瞬间,一股相当难闻的气味儿仿佛被开启了阀门般从包里泄露出来,同时,一缕流沙般的冰糖色颗粒也顺着小包的边缘倾泻而下,小皮包的重量登时就减轻了许多,直觉告诉于淑敏流出去的那些颗粒应该是粗盐。
那气味儿实在太令人不快了,当她强忍呕吐感再次向包里望去时,不禁下意识地跳将起来,一下把小皮包扔了出去。
“小君,别看!”于淑敏大喊一声,飞快将男孩儿的头搂进怀里。
只见小皮包在空中划出了一道短短的抛物线后便滚落在地,开口处隐约露出半只还未全腐烂的人手,残存的指甲上均匀涂抹着鲜红色的甲油。
同一天正午时分,原京地铁一辆4号线列车驶进站台,这个方向的4号线已经途径了魏公村、原京大学、原京电脑城、师大东门等站,几乎纵观全城比较密集的学院区的中心地带,所以上下车的乘客大多是穿着朴素、眼神天真的大学生,列车在这几站总是充斥着一股朝气,车厢里也经常是吵吵闹闹的。不过到了终点站原郊山北,情况会稍有不同,因为这里已经临近盘踞京城上风上水之地的原郊山别墅区,通常人流比较稀少,以外地务工和本就生活在山区的人员为多。

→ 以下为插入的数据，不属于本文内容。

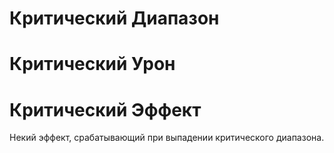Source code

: # Критический Диапазон

# Критический Урон

# Критический Эффект

Некий эффект, срабатывающий при выпадении критического диапазона.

列车驾驶员张兵习惯在每次到终点站后检查车厢,因为偶有乘客在车厢内睡着而坐过站的情况,特别是因为这趟列车要进入总站接受下一班调度,如果车上有乘客滞留,多少会引来麻烦。
果不其然,当他走到最后一节车厢时,一眼便看见两个年轻小伙子依然坐在座位上说笑。
“喂,下车了。”他边向两人靠近边喊道,语气不太和善。
两人被喊声吓了一跳,同时向张兵望过来。两个年轻人也就二十出头,穿着看上去有点儿时髦却显然很廉价的夹克和大衣。
“呦,司机师傅好!”看见是个穿制服的工作人员跟自己说话,其中一个年轻人立刻露出微笑,冲张兵打了个招呼,给人感觉有些滑头。
张兵本来就是个不苟言笑的人,对于当下有些小年轻喜欢嬉皮笑脸的习惯更是不太接受,所以依旧没好气儿地对两人说:“到终点了知不知道,你们不下车在这儿磨蹭什么呢?”
两个年轻人显然是感觉出了眼前这位司机师傅是个严肃认真的人,也纷纷收起笑容,相互用询问的眼神对视着。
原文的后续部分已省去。